Conséquences et importance
Les Patriotes furent contraints d'évacuer Kings Mountain le plus rapidement possible, car le gros de l'armée britannique de Cornwallis était encore proche. En raison de cette précipitation, ils abandonnèrent les Tories les plus gravement blessés sur le champ de bataille, faute de pouvoir les emporter. Le 8 octobre, les Overmountain Men retournèrent à Gilbert Town, en Caroline du Nord, où ils organisèrent des cours martiales improvisées pour leurs prisonniers. 36 Tories furent condamnés pour certains crimes et neuf furent pendus avant que le colonel Isaac Shelby ne mette fin à la procédure extrajudiciaire. Les prisonniers tories restants furent confiés au commandement du colonel Cleveland et furent dirigés vers Hillsboro, en Caroline du Nord. Cependant, Cleveland ne disposait pas de ressources suffisantes pour surveiller les prisonniers et tous, à l'exception de 130 d'entre eux, s'échappèrent dans les bois pendant la marche vers Hillsboro. Après avoir atteint son objectif de vaincre Ferguson, la grande armée de miliciens patriotes se disloqua. La plupart des hommes rentrèrent chez eux, tandis que d'autres reprirent leur participation aux opérations de guérilla contre les Britanniques.

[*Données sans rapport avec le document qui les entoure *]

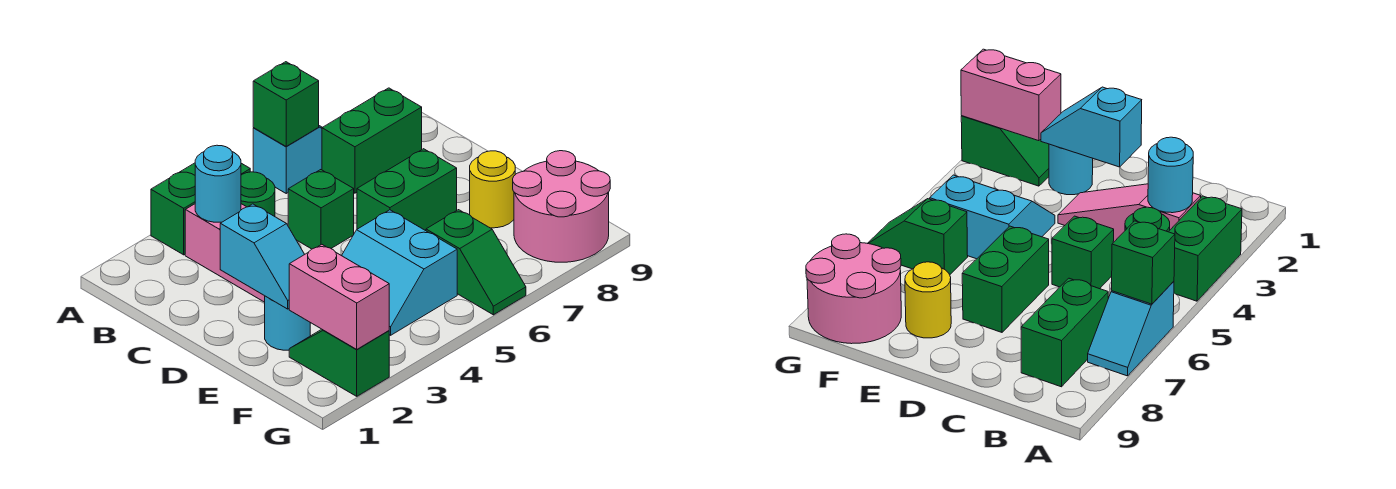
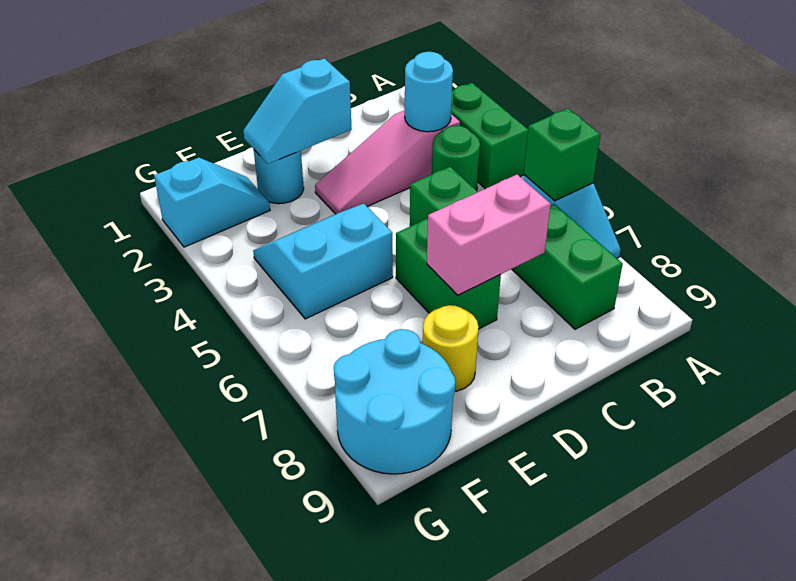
green slope F2:G2 level 1 top G -> cyan slope F2:G2 level 1 top G
pink brick F2:G2 level 2 -> pink brick C7:D7 level 2
green slope F6:G6 level 1 top F -> none
pink round brick F8:G9 level 1 -> cyan round brick F8:G9 level 1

La bataille de Kings Mountain, bien que relativement méconnue aujourd'hui, fut sans doute l'un des engagements les plus importants de toute la Révolution. Il s'agissait d'une victoire très attendue, survenant après une série de défaites dévastatrices des Patriotes à Savannah, Charleston, Camden et Waxhaws. Les Tories de Caroline du Sud furent complètement brisés militairement et cessèrent de représenter une menace sérieuse. Cornwallis fut donc contraint de retourner en Caroline du Sud, car il ne pouvait plus compter sur les Tories de Ferguson pour tenir les milices patriotes à distance. Cornwallis ne reviendrait en Caroline du Nord que l'année suivante. Pour ces raisons, Kings Mountain peut être considéré à juste titre comme le tournant du théâtre sud de la guerre. Combinée à la victoire ultérieure des Patriotes à Cowpens en janvier 1781, la bataille sauva le Sud d'une chute totale aux mains des Britanniques et contribua à ouvrir la voie à la victoire finale de Washington lors du siège de Yorktown (du 28 septembre au 19 octobre 1781).